Alternative: bankruptcy

If the scammer has been ordered to repay money, and he does not pay, it is also possible to file for bankruptcy. Nobody wants to go bankrupt, not even a scammer. If bankruptcy threatens, the scammer may still come up with money. If he really goes bankrupt, the bankruptcy trustee can investigate. If the scammer does not cooperate, he can be held hostage in the detention center. He has to surrender his passport and can no longer travel. The trustee receives the mail from the scammer. If the scammer has a bank account abroad or rents a safe deposit box where he keeps cash, he will be caught off guard. The trustee can sell property abroad, such as a house, in order to pay the debts.

Litigation in fraud cases

Over the years, our office has gained a lot of experience in conducting lawsuits against scammers. For example, we once helped an entrepreneur with a shop in Amsterdam with a scam. He had a brain injury from a bicycle accident. Another entrepreneur wanted to “help” him, but in fact he only helped himself.

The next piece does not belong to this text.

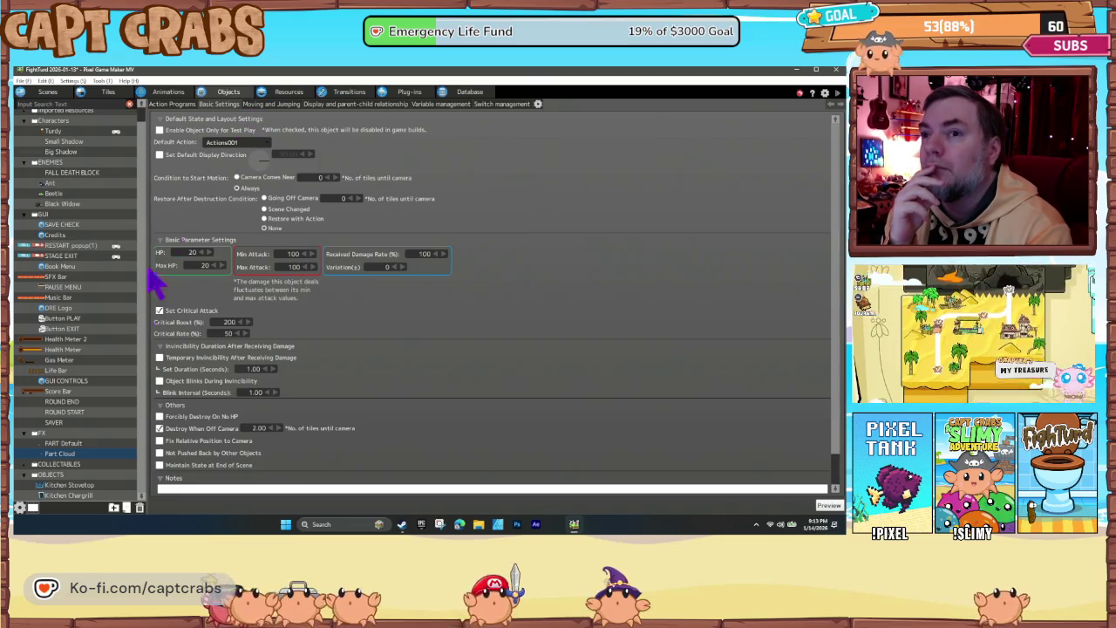
Allow the Fart Cloud object's attack hits on Enemy Group and save the project
right_click(73, 453)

Entrepreneurs can also be victims

Not only private individuals can be victims of a scammer. Unfortunately, corporate fraud is a regular occurrence. It also happened to a client of our office, a childcare company that went bankrupt because the company had been emptied by the bookkeeper. The debts were so high that the ex-entrepreneurs ended up in a hopeless debt position. The solution to this is the Debt Rescheduling Act (WSNP) . However, the court did not allow the ex-entrepreneurs to participate in this arrangement. The court found that the ex-entrepreneurs should have paid more attention when the fraudster struck. We then tackled the scammer by reclaiming the embezzled money and seizing his bank account. We have also lodged an appeal with the Court of Appeal. The Court of Appeal subsequently gave the ex-entrepreneur the opportunity to resolve the debt problems through the WSNP. If you yourself get financial problems due to a scammer, it pays to tackle the scammer and in this case it was even necessary to get out of financial problems.